Из числа забавных анекдотов об актерах-любителях (все они обожают играть трагедии) я расскажу один, напечатанный в Бабийяре {23}.
«Некий башмачник, с большим искусством обувавший ножки наших красавиц и заслуживший за это громкую известность, по воскресным дням всегда надевал котурны. Однажды он поссорился с декоратором. Последний должен был в пятом акте принести на сцену кинжал и положить его на алтарь. Из мести к башмачнику он заменил кинжал сапожным резаком. В пылу декламации башмачник, игравший принца, не заметил этого и в конце пьесы, готовясь лишить себя жизни, на глазах всей публики вместо кинжала схватил безобидный инструмент, которым зарабатывал себе пропитание!» Можно судить о взрыве хохота, вызванном развязкой, столь далекой от трагизма!
214. Колизей {24}
Мы не римляне; мы не захотели построить амфитеатр, который просуществовал бы восемнадцать столетий, мы не захотели собирать в нем двести тысяч зрителей.
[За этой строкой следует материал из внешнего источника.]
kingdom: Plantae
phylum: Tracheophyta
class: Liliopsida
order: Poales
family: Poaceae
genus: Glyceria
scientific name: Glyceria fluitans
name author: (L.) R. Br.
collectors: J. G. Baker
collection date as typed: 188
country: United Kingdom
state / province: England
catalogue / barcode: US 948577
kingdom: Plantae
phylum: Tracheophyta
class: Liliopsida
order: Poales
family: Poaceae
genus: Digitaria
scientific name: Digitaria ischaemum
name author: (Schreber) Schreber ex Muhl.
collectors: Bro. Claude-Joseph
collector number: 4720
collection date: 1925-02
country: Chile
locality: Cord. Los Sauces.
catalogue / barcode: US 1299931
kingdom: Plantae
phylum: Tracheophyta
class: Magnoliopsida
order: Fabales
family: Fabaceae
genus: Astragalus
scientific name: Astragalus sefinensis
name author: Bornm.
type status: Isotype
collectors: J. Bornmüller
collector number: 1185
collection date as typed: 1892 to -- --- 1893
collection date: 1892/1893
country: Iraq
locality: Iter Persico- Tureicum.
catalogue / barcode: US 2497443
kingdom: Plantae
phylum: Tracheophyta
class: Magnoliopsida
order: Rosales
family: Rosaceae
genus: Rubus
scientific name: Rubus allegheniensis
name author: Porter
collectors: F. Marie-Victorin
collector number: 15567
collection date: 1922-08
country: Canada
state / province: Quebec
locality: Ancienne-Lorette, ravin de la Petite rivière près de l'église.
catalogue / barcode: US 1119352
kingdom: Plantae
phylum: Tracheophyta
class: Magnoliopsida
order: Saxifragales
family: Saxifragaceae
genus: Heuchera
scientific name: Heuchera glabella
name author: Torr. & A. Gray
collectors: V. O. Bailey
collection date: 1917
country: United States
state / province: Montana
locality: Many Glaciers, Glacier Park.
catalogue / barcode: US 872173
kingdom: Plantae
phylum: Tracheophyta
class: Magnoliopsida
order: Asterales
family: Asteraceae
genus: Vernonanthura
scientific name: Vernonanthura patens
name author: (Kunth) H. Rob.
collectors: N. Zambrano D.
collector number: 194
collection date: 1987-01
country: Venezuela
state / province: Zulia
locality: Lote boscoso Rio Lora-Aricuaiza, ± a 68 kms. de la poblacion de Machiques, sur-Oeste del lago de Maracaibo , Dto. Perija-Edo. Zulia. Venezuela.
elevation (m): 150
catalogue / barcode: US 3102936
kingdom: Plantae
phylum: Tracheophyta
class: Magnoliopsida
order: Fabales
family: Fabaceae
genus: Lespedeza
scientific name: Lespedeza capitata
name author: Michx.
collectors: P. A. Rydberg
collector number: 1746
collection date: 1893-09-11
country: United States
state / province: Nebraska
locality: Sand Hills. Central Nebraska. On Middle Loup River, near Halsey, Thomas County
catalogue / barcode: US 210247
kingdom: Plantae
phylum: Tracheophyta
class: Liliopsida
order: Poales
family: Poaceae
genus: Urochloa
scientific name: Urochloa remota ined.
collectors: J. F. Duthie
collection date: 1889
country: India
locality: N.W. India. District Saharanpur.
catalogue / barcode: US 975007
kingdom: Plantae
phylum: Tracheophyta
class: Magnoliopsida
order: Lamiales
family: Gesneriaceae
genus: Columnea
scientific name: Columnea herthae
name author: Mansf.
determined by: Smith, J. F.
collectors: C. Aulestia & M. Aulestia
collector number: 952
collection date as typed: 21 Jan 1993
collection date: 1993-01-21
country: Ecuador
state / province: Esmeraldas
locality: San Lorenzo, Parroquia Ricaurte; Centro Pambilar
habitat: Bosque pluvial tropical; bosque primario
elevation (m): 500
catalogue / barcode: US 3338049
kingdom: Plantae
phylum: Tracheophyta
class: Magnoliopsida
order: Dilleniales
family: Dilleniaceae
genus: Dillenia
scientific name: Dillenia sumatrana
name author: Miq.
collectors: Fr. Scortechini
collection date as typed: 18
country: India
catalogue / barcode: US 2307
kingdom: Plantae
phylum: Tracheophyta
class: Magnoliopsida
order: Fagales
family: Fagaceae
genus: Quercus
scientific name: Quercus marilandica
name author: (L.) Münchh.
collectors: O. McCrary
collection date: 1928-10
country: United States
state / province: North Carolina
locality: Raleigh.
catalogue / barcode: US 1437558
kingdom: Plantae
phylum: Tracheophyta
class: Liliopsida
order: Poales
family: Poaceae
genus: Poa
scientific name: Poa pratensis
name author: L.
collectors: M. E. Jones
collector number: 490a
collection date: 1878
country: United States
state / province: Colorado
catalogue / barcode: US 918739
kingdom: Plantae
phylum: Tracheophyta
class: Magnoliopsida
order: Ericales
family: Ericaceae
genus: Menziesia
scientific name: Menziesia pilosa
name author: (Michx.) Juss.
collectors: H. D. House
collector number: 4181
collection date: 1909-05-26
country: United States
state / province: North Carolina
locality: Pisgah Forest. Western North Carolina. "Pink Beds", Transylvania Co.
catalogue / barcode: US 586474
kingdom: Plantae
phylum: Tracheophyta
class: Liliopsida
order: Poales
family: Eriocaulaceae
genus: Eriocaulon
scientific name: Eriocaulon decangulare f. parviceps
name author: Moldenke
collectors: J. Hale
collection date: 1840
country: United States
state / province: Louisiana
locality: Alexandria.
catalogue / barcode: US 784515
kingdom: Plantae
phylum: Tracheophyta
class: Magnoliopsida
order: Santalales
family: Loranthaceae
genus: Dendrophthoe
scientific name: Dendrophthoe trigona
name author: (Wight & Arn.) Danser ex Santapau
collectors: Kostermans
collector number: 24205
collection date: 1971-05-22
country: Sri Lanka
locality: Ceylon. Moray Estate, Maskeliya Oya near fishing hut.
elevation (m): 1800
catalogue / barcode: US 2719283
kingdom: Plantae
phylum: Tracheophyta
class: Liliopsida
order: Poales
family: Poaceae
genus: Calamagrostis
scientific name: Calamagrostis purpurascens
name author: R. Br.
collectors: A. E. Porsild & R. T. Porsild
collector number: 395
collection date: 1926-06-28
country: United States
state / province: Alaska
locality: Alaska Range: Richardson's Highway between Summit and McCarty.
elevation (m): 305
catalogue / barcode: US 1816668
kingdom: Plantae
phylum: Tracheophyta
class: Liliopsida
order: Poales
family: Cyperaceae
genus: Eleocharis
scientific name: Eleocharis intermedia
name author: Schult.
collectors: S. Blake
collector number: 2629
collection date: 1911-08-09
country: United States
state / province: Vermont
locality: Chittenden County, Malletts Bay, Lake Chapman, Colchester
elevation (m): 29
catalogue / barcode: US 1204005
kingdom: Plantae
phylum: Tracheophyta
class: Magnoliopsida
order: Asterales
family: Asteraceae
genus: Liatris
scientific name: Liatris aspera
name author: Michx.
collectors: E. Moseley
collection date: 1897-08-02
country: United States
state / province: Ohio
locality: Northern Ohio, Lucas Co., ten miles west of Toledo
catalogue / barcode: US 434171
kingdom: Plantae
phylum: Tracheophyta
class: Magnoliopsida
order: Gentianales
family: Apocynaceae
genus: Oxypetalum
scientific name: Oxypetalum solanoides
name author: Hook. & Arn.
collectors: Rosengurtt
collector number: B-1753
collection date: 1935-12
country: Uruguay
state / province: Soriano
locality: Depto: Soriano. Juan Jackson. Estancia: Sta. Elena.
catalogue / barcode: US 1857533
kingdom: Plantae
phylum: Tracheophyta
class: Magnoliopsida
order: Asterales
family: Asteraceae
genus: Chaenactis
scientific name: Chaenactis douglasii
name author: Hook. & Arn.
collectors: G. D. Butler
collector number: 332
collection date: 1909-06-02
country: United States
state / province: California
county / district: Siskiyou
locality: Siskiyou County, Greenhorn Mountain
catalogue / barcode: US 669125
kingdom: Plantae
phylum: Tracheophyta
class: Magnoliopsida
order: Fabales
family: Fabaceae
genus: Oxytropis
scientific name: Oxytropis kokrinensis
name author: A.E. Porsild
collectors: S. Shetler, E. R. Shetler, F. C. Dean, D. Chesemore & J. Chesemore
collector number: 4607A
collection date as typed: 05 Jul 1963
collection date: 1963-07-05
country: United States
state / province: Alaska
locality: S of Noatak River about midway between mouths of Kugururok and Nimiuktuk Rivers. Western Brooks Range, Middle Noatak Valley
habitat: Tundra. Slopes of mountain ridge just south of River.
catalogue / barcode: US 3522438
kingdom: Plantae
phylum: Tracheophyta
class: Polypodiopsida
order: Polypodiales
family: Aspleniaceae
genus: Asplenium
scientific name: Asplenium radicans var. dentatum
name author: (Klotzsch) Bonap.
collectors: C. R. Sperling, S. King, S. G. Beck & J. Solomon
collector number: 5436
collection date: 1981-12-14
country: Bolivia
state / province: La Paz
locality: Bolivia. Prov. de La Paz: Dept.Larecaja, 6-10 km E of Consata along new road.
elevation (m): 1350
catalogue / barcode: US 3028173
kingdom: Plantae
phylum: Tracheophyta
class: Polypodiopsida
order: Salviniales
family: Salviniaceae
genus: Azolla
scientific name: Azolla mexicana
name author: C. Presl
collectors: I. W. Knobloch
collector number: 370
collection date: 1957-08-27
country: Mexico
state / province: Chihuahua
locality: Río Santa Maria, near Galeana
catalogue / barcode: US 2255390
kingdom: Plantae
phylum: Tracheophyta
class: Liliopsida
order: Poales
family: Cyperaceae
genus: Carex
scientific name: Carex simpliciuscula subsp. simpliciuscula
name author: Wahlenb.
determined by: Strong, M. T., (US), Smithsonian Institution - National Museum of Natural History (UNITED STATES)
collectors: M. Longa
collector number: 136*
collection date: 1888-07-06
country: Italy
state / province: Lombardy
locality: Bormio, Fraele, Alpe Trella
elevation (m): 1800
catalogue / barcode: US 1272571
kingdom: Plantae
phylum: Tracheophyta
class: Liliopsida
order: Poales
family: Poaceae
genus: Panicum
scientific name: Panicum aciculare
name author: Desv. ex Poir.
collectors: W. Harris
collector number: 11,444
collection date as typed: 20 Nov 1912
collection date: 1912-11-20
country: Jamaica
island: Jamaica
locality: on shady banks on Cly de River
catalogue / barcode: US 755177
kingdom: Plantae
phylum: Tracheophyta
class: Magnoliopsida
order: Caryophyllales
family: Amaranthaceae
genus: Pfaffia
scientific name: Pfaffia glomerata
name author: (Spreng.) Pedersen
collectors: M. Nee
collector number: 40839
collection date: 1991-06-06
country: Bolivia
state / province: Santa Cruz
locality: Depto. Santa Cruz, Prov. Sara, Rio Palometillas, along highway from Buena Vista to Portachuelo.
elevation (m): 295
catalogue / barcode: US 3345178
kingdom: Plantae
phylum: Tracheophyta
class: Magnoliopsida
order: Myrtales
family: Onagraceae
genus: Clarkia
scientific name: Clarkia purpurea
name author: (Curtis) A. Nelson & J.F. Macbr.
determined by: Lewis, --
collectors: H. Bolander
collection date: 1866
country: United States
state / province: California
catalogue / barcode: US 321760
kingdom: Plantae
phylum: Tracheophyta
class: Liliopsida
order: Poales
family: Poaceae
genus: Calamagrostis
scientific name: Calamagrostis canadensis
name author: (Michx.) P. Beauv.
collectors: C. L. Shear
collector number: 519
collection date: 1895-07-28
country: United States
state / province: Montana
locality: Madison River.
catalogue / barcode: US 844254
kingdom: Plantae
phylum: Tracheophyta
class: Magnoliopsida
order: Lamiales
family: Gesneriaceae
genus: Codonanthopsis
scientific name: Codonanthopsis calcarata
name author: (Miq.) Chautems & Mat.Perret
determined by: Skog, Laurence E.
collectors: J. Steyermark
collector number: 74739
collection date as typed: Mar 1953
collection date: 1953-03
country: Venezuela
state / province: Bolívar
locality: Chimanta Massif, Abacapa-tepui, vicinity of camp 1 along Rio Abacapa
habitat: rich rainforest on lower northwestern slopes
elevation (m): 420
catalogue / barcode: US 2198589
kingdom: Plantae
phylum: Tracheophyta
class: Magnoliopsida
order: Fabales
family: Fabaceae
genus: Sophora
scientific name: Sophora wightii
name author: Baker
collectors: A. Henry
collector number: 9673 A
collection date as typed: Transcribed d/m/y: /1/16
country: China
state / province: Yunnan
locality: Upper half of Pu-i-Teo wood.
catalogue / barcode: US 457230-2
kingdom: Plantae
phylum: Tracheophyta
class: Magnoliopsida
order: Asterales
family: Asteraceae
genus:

Это было бы не под силу парижской полиции. Мы решили только позаимствовать название одного из самых величественных памятников Рима, да и название-то изуродовали, так как великолепный римский памятник назывался Колосеем. Наш же Колизей через десять лет после постройки начинает уже превращаться в развалины. Им завладели кредиторы, но они не смогли сговориться. Колизей закрыли. Единственное, что было в нем хорошего, — это место, на котором он построен; лучшего нельзя себе и представить. Внутри этого караван-сарая все навевало печаль: унылые симфонии, жалкие или ребяческие танцы, сражения на грязной, тинистой воде, однообразные фейерверки, утомительная толчея или наводящая тоску пустыня — вот и все развлечения.
Им на смену явился Китайский домик — новый храм, приют полной праздности, отнимающий у драматических спектаклей целую толпу зрителей.
Там каждый служит друг другу зрелищем: Адонисы с мертвенно-бледными лицами, Нарциссы, любующиеся на свои изображения в зеркалах, оперные герои, напевающие легонькие арии, длинноволосые фаты, Лаисы с высоко закинутыми головами, — их там целая толпа.
Когда сравниваешь все эти увеселительные сады с лондонскими очаровательными уголками подобного же типа, то убеждаешься, что французу известен только один род удовольствий, — это на других посмотреть и себя показать. Вкусы англичанина живее, разнообразнее, глубже, он не живет тщеславием, чванством, украшениями, мишурой, не довольствуется топтаньем взад и вперед тысячу раз по одному и тому же месту. Он требует более содержательных развлечений. Разница в форме правления чувствуется в контрасте между холодным изяществом наших собраний и изобилием разнообразных и остроумных удовольствий, существующих в Англии.